*Extrait étudié*.
<<<<
Il est beaucoup question de « mariage », ces temps-ci à la Comédie-Française : salle du Vieux-Colombier, avec Gogol, et salle Richelieu, avec Feydeau. Deux comédies brillantes que la troupe conduit avec brio.

Le sujet d’Un fil à la patte n’est pas original. Labiche, avec son Chapeau de paille d’Italie (1851) avait déjà montré un fiancé dans une situation très délicate. Mais chez Feydeau, les personnages sont plus complexes. Bois d’Enghien (Hervé Pierre), le noceur ruiné veut se renflouer par un riche mariage, mais il a un sacré « fil à la patte » qu’il ne peut pas dénouer. Il est toujours amoureux de Lucette (Florence Viala), une cocotte, qui ne cherche pas à se caser comme la plupart des demi-mondaines de l’époque. Le ressort de l’intrigue est dans cette contradiction. Ils s’aiment et ils doivent se séparer. Ce pourrait être Bérénice, mais l’enjeu n’est pas un empire, juste la dot d’une oie blanche, Viviane (Georgia Scalliet). La donzelle ne sait pas ce que le mari a « à faire » dans la maternité, elle trouve le divorce « très chic », et préférerait un « mauvais sujet » dont on porrait « citer les maîtresses » à ce monsieur qui n’a « jamais aimé qu’une seule femme, […] sa mère ». Ces paradoxes font sourire sa baronne de mère (Dominique Constanza), et réjouissent le public. Ils vont engendrer les quiproquos et le retournement final de situation.
>>>>
*Documents fournis*.
<<<<
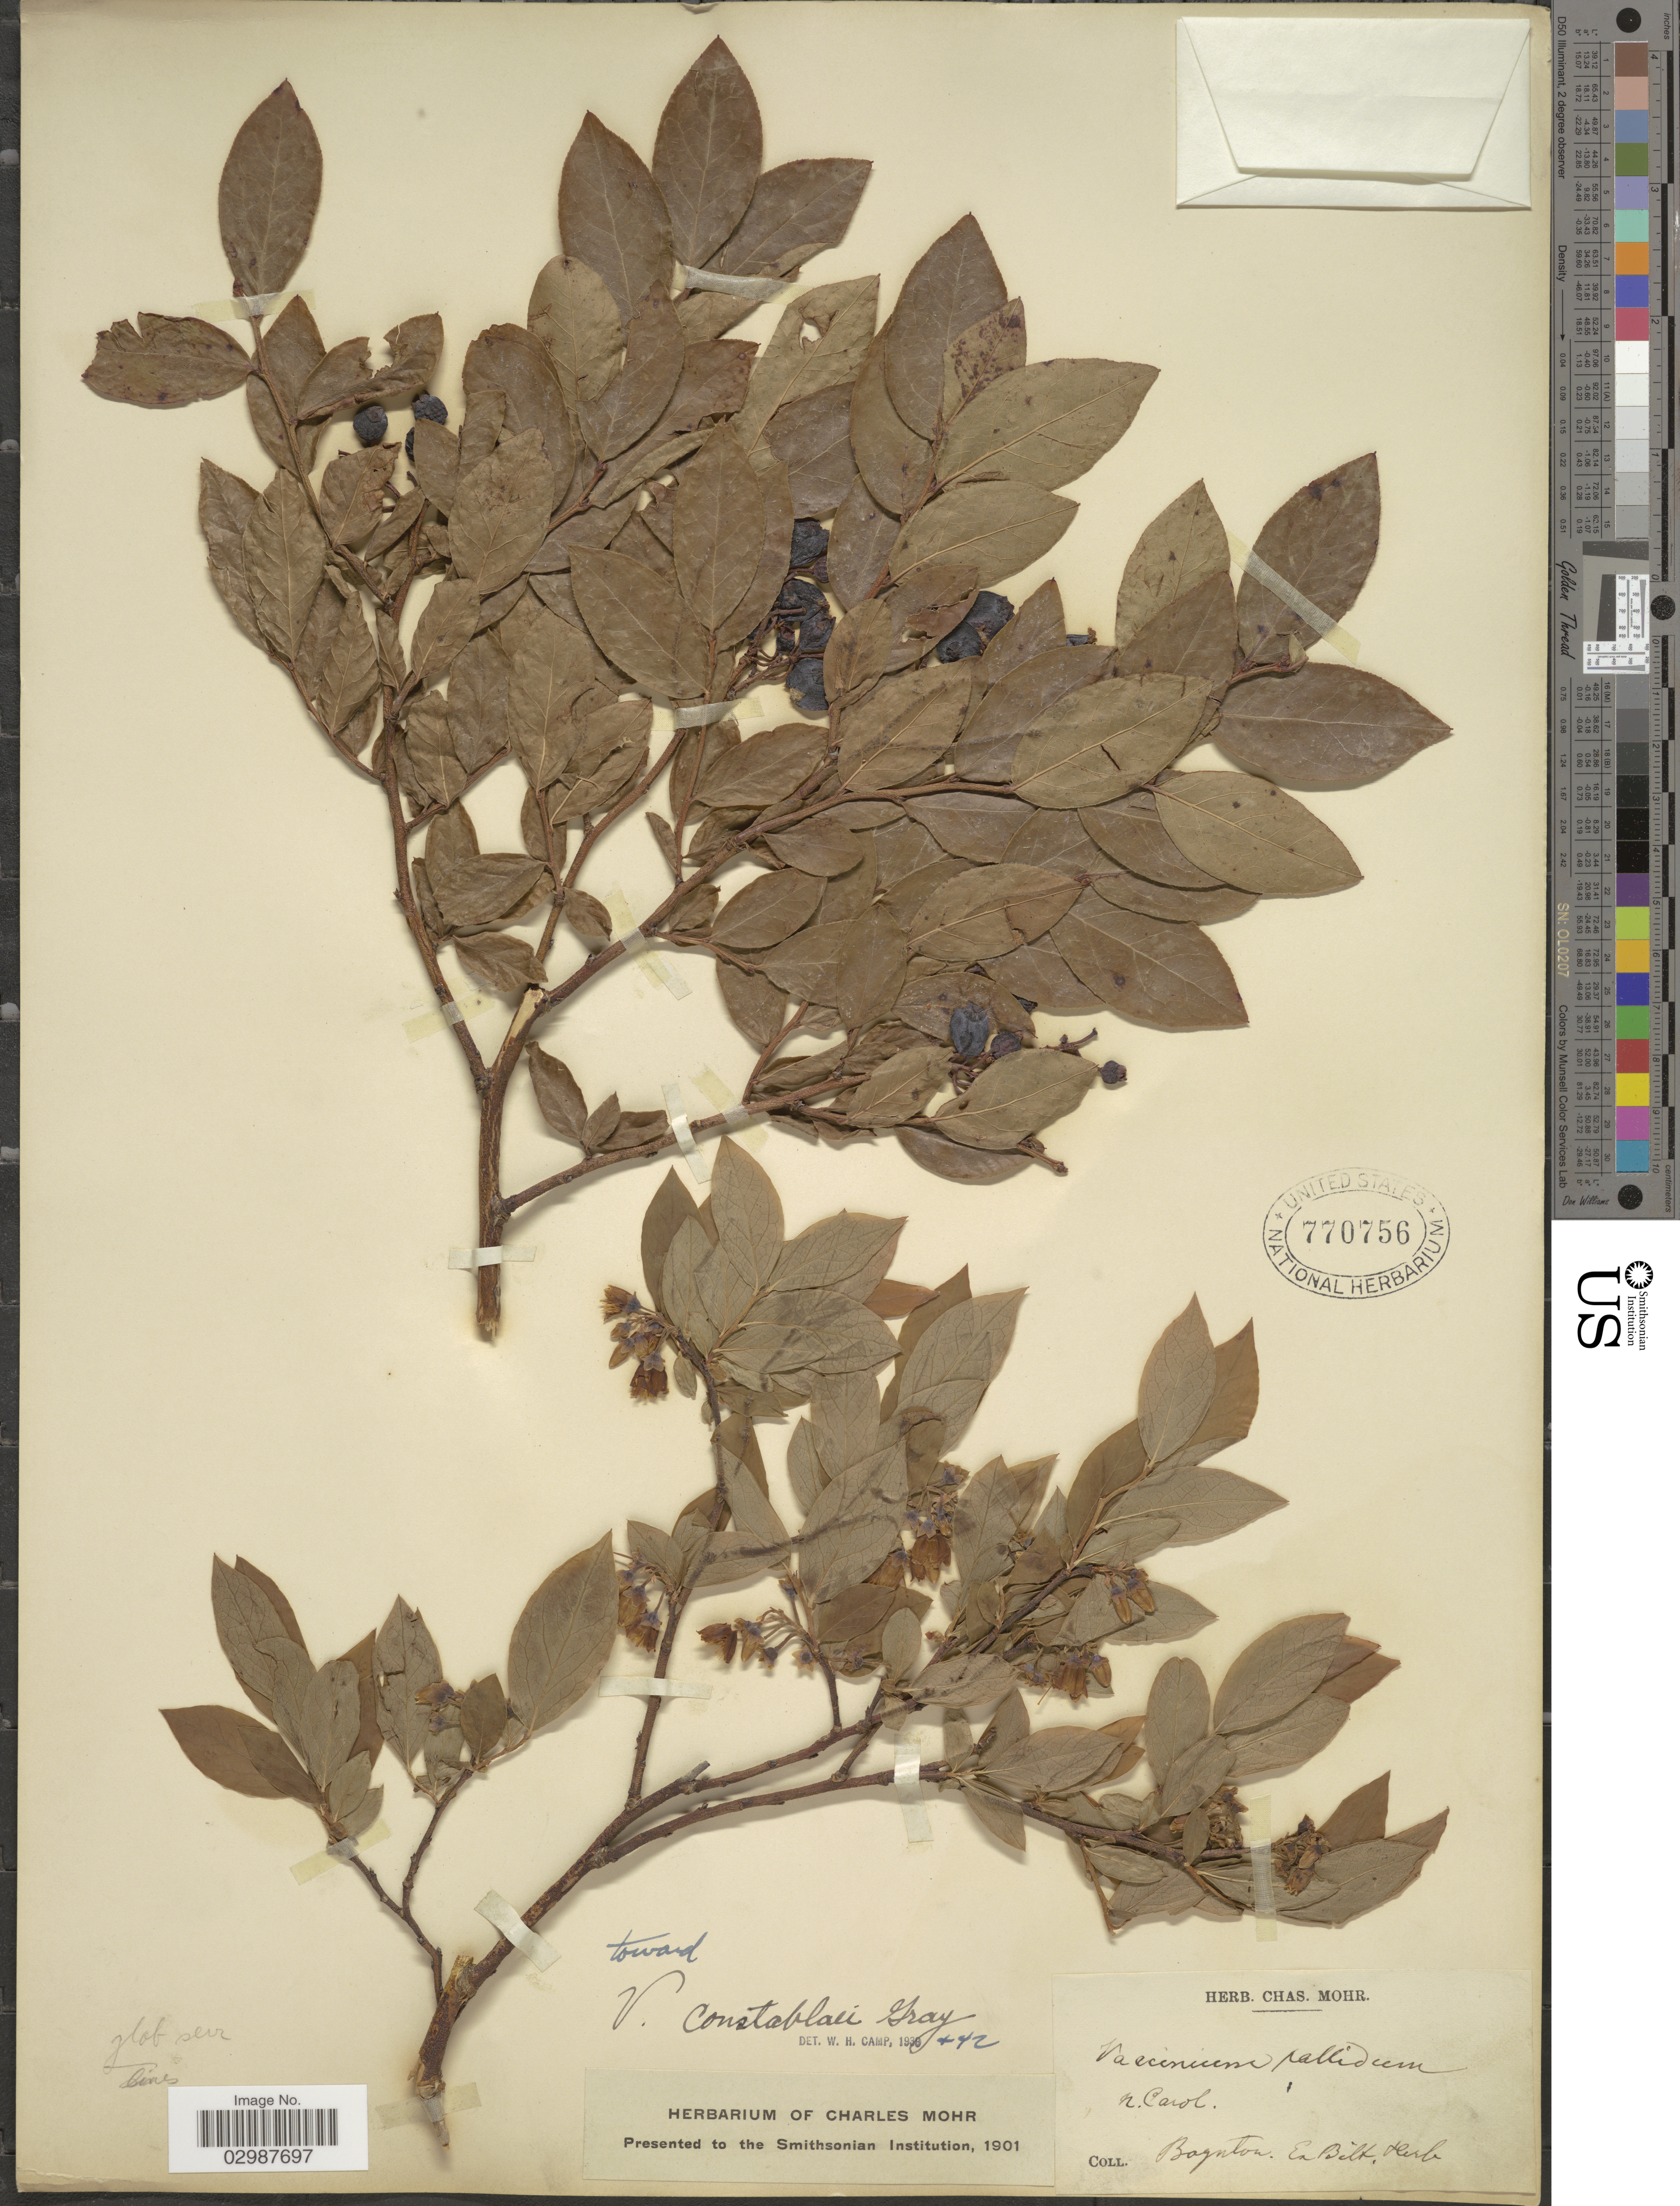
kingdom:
>>>>
<<<<
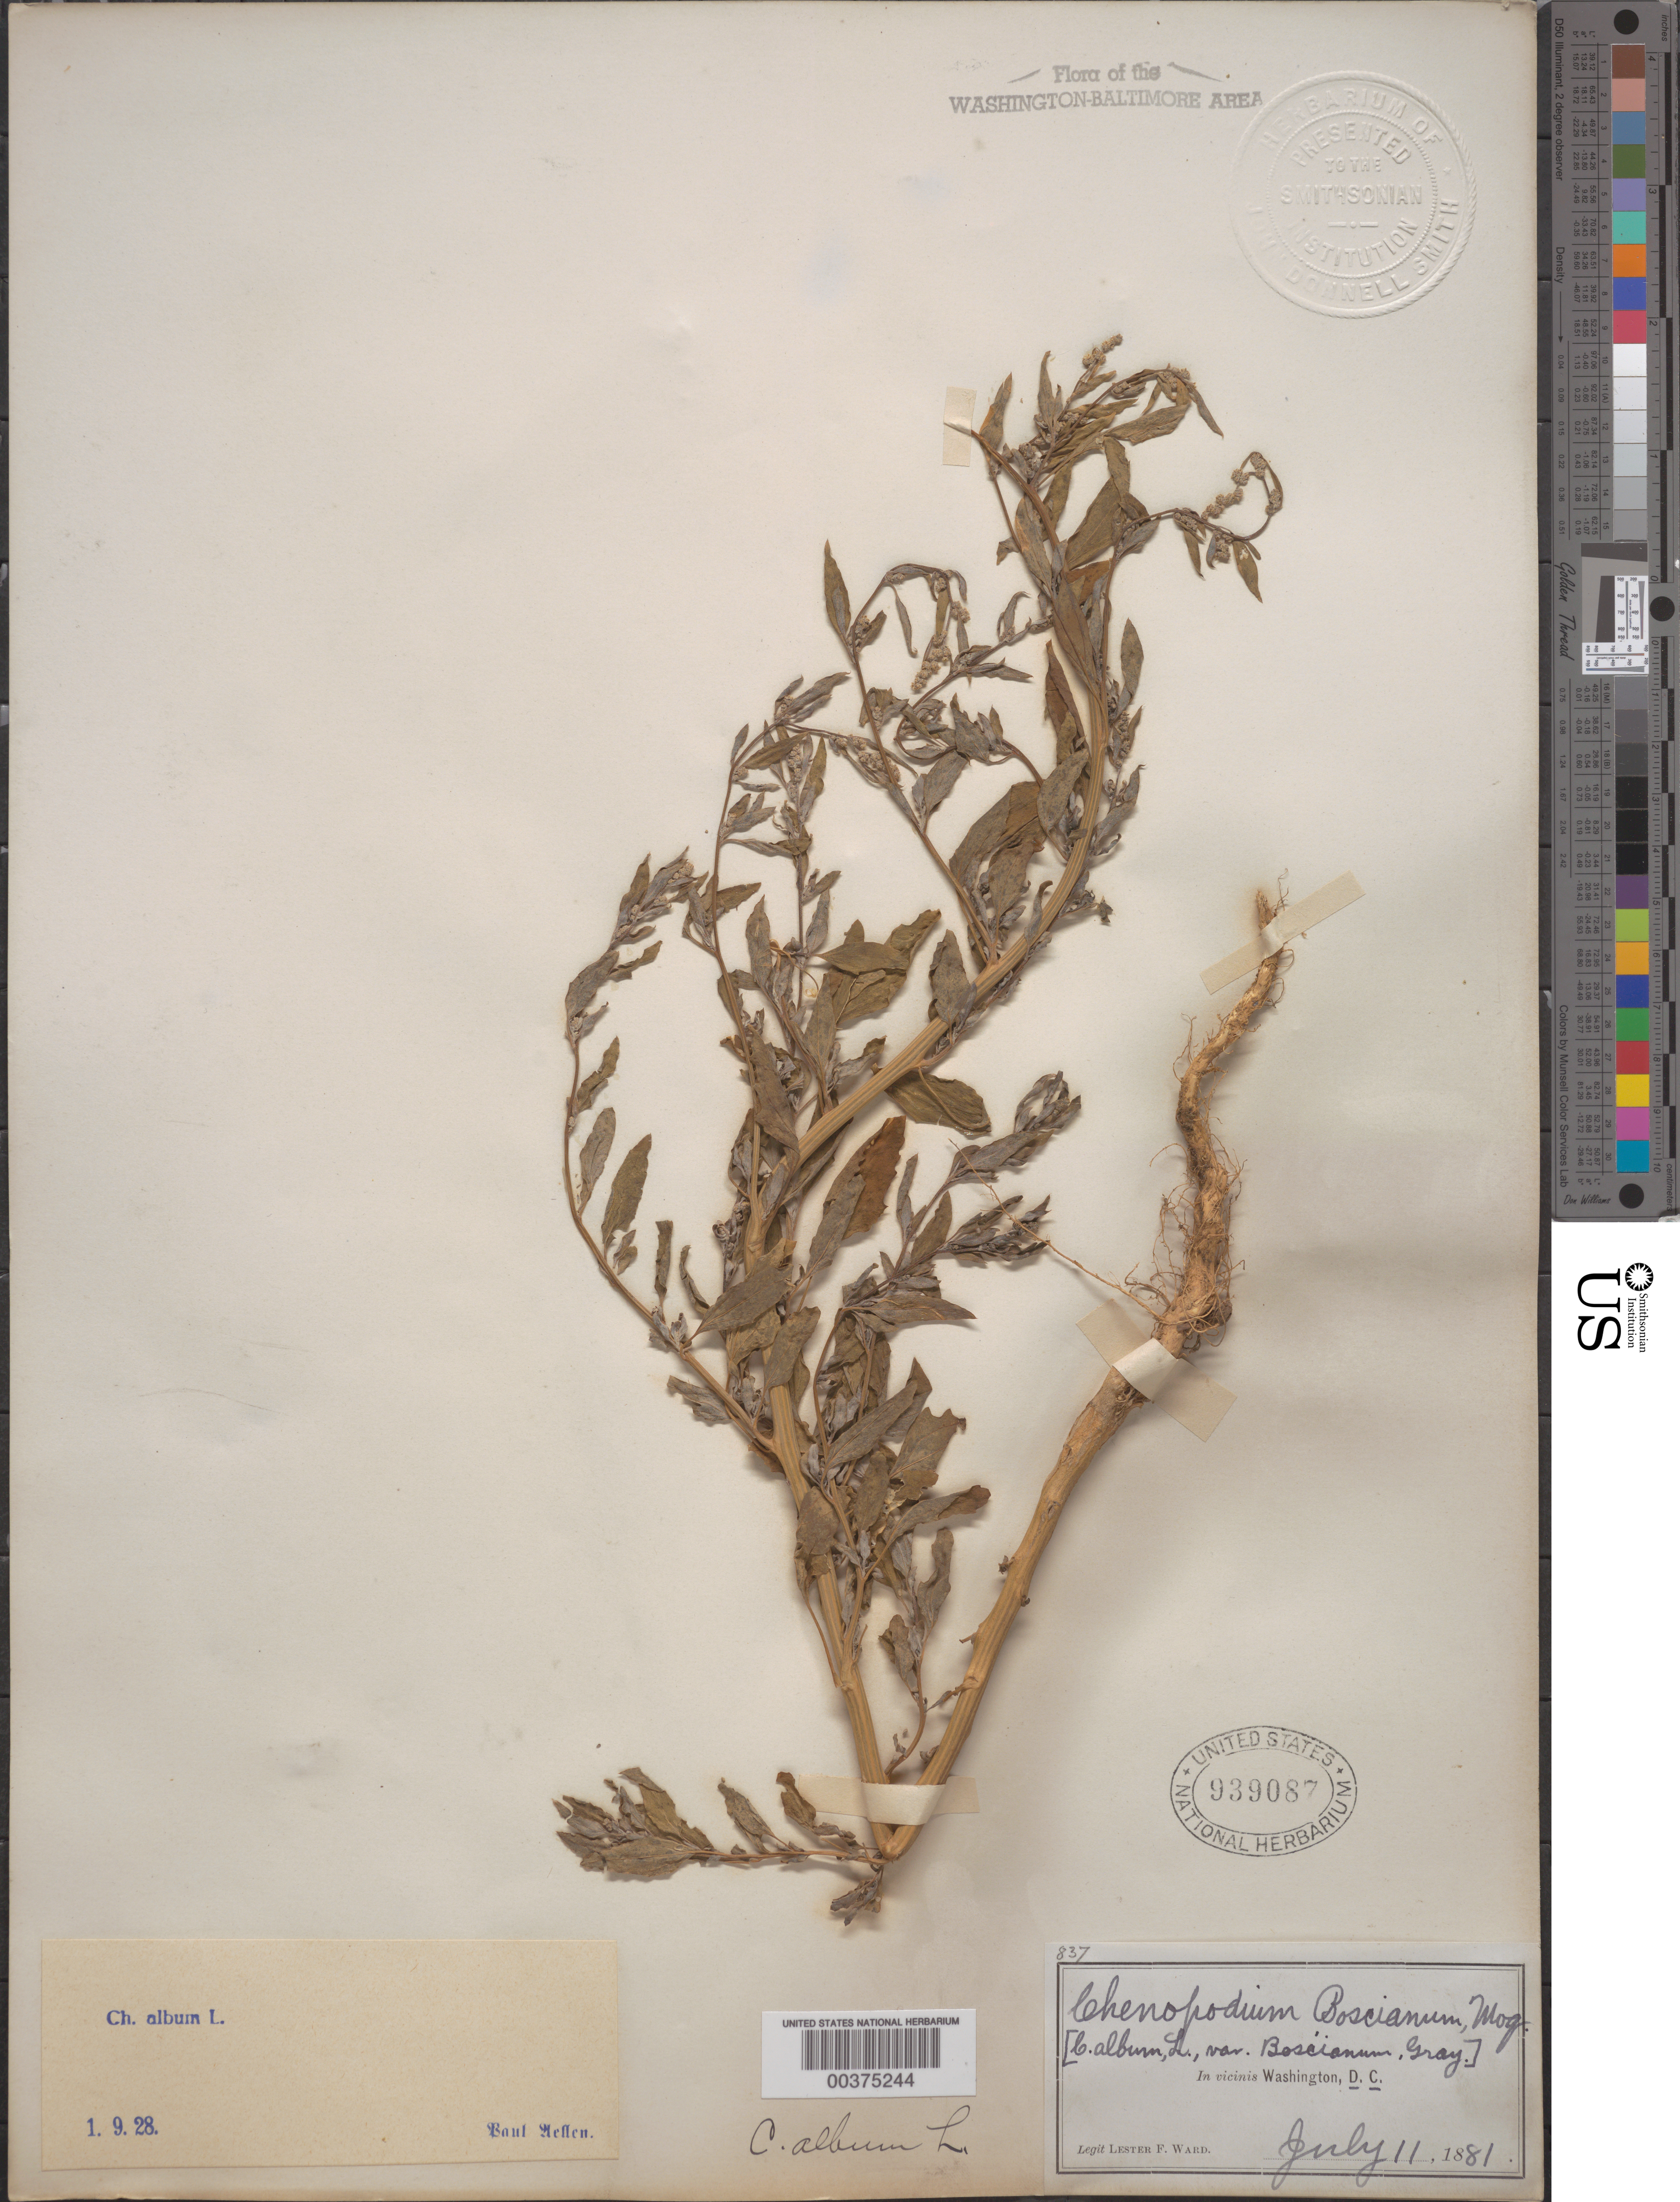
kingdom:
>>>>
*Objectif*. Prolongez l'extrait critique sur Un fil à la patte à la suite de sa dernière phrase. Les entrées n'ont aucun lien avec l'extrait critique sur Un fil à la patte.

*Production attendue*.
On ne raconte pas une intrigue de Feydeau. On suit les personnages lancés dans la course folle qu’ils ont provoquée en croyant éviter un ennui. Et on admire les comédiens pétillants de drôlerie dans la peinture d’une société égoïste et prétentieuse. La distribution est éblouissante. Dix-huit rôles, sans compter les figurants, on voyait grand sous la Troisième république !

Florence Viala joue la séductrice tout en finesse chatoyante. Sous des airs naïfs, Giorgia Scalliet, donne à la pucelle, l’amoralité de la gourgandine. Elles ont la même taille de guêpe et le même battement de cils. Autour de la chanteuse adulée, la cour des admirateurs piaffe. Thierry Hancisse, le Général à la fois matamore et crapule, flamboie. Serge Bagdassarian est un Fontanet bouffon. Hervé Pierre compose un Bois d’Enghien fabuleux, véloce, infatigable. Guillaume Galienne est irrésistible, autant en Chenneviette l’écornifleur qui profite sans scrupule des bontés de la chanteuse, qu’en Miss Betting, l’institutrice un peu coincée de Viviane. Il incarne donc tour à tour les deux mondes qui se côtoient, se méprisent, et s’envient. Les nobles, leurs usages et les rites auxquels ils sacrifient, et le demi-monde qui s’est établi sur un argent pas très honnête. Entre eux, les domestiques balancent, frondeurs comme Jean (Jérôme Pouly) ou familiers comme Firmin (Christian Gonon).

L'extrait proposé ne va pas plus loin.